Euronique courba la tête sous la semonce que lui infligea Louis, et retourna cacher son dépit dans son domaine enfumé.

— Ainsi, demanda Louis à Lévise, vous m’accusiez de « mépriser » les bouquets que vous aviez bien voulu prendre la peine de m’apporter ?

— Vous êtes un « monsieur » ce n’est pas comme nous, répondit-elle naïvement.

— Mais, dit Louis en souriant, si je suis un « monsieur », c’est une raison de plus pour que je sois au moins poli. Vous avez une bien mauvaise opinion de moi.

— Oh non ! dit Lévise.

Louis était enchanté d’avoir trouvé le mot « poli » qui limitait les inductions de Lévise et la détournait de songer à aucune galanterie, à aucune avance de la part du jeune homme.

— Si vous voulez, reprit-il, m’apporter d’autres fleurs demain, je vous promets qu’elles seront mieux conservées et défendues contre leurs ennemis.

Lévise sourit et dit : — Je veux bien, je peux en apporter encore davantage.

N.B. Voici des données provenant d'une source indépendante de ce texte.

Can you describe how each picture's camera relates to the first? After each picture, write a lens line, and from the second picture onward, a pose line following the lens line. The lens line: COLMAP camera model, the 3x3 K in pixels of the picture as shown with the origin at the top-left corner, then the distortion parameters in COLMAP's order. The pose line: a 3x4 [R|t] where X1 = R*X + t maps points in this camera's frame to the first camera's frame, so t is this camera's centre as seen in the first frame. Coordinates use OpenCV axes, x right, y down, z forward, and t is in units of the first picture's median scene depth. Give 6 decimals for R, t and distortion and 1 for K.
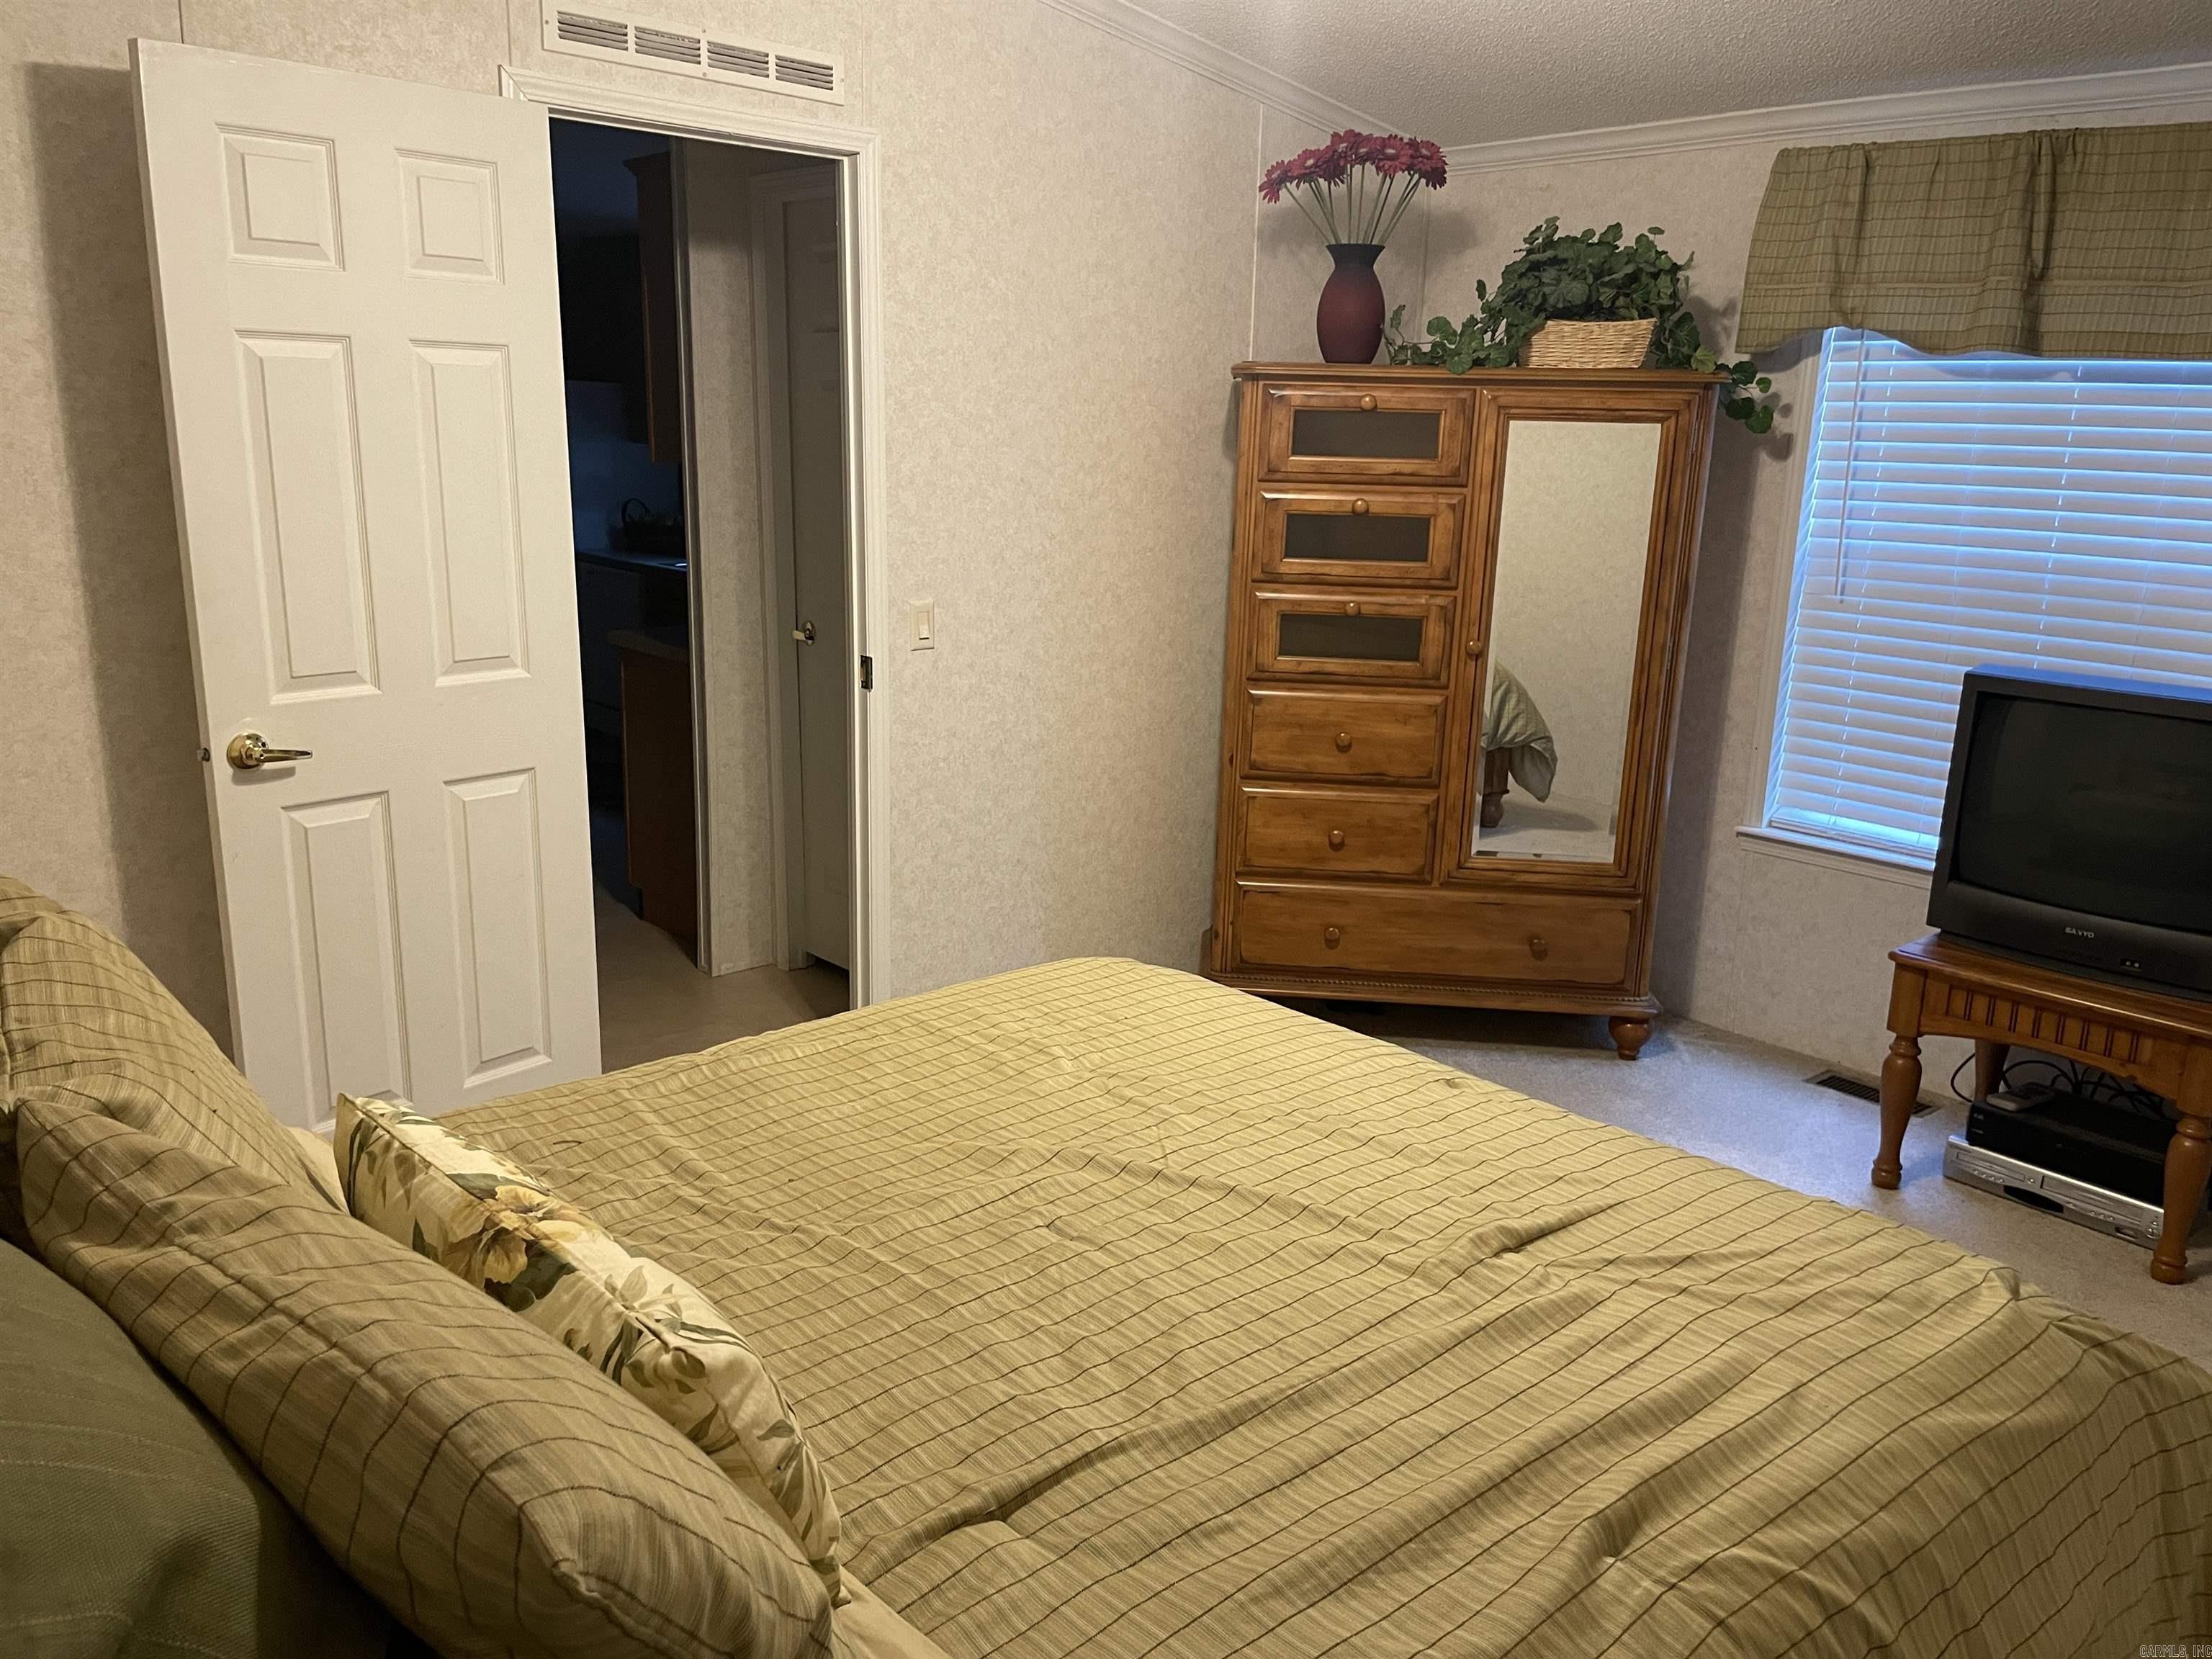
lens RADIAL K [[1697.6, 0, 1113.8], [0, 1697.6, 839.6], [0, 0, 1]] dist [0.115727, -0.166861]
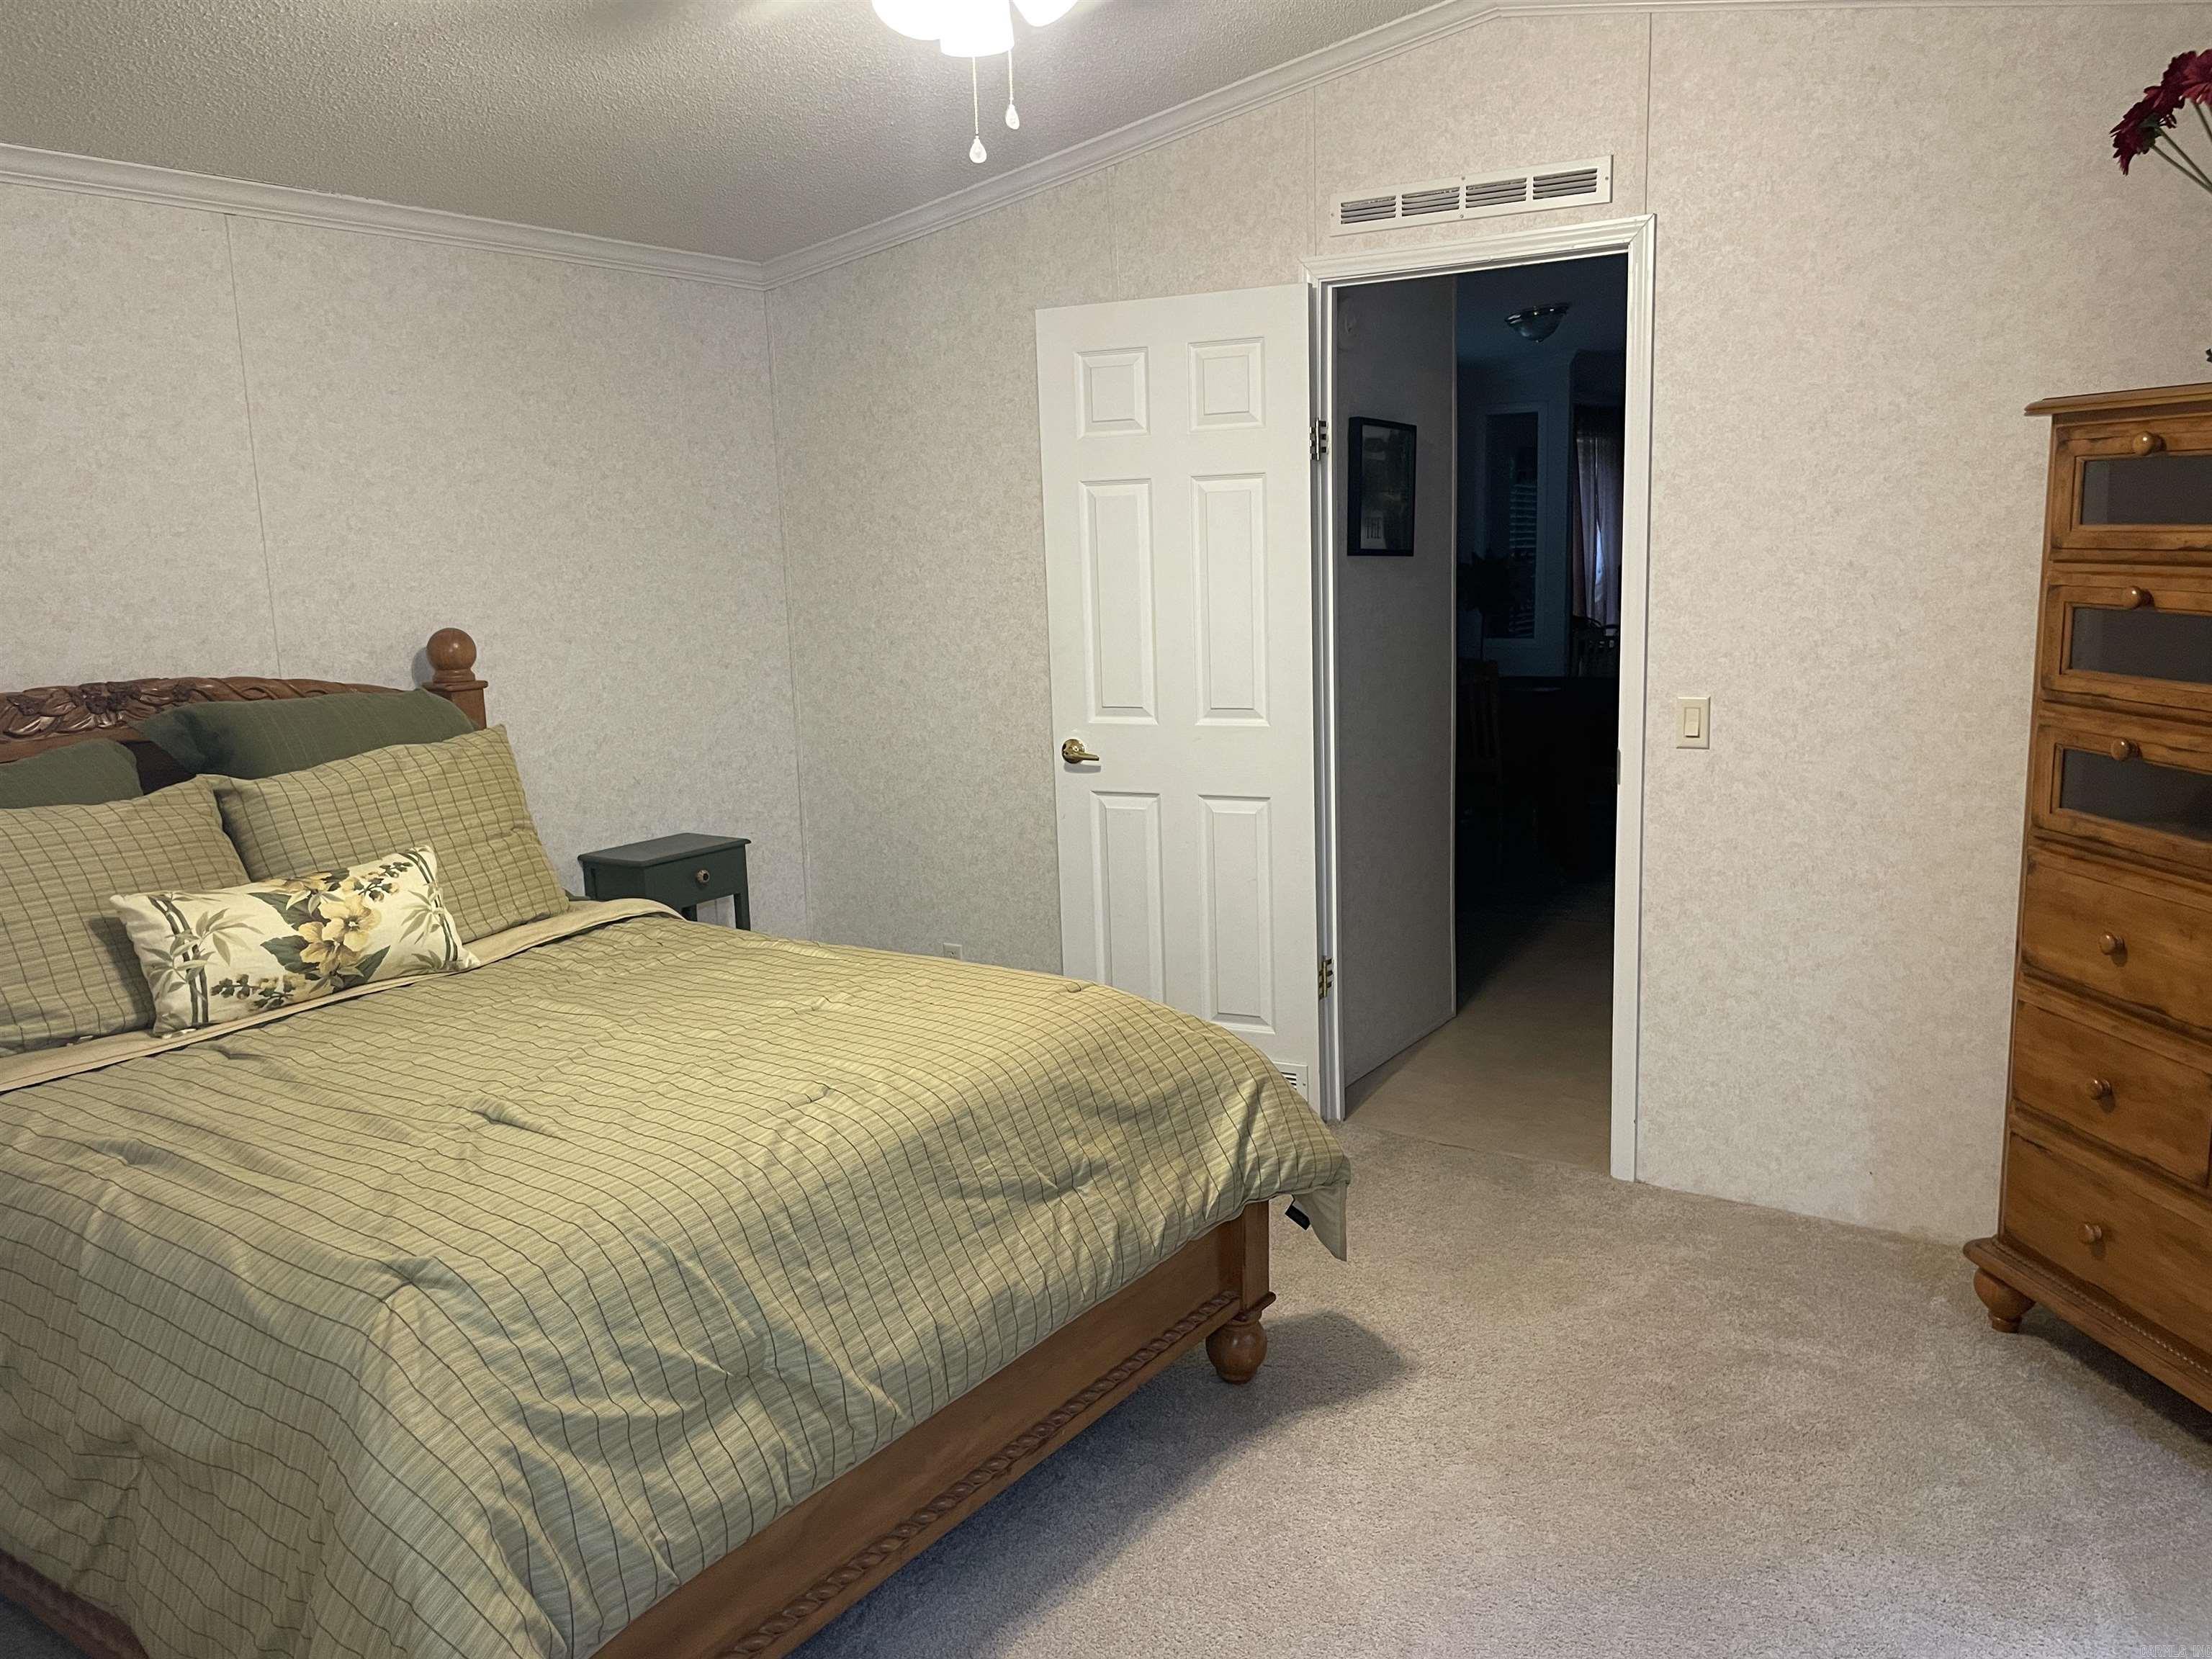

Le soir, il y eut encore une révolte d’Euronique. Une provision de tabac que Louis avait apportée se trouvant épuisée, il le dit à la servante afin qu’elle lui en procurât d’autre. La vieille répliqua que, le bureau de tabac étant au chef-lieu de canton, à plus d’une lieue de Mangues, une pareille course serait bien désagréable, bien longue, que son maître lui rendait le service très-dur, qu’il ne lui tenait pas compte de son attachement.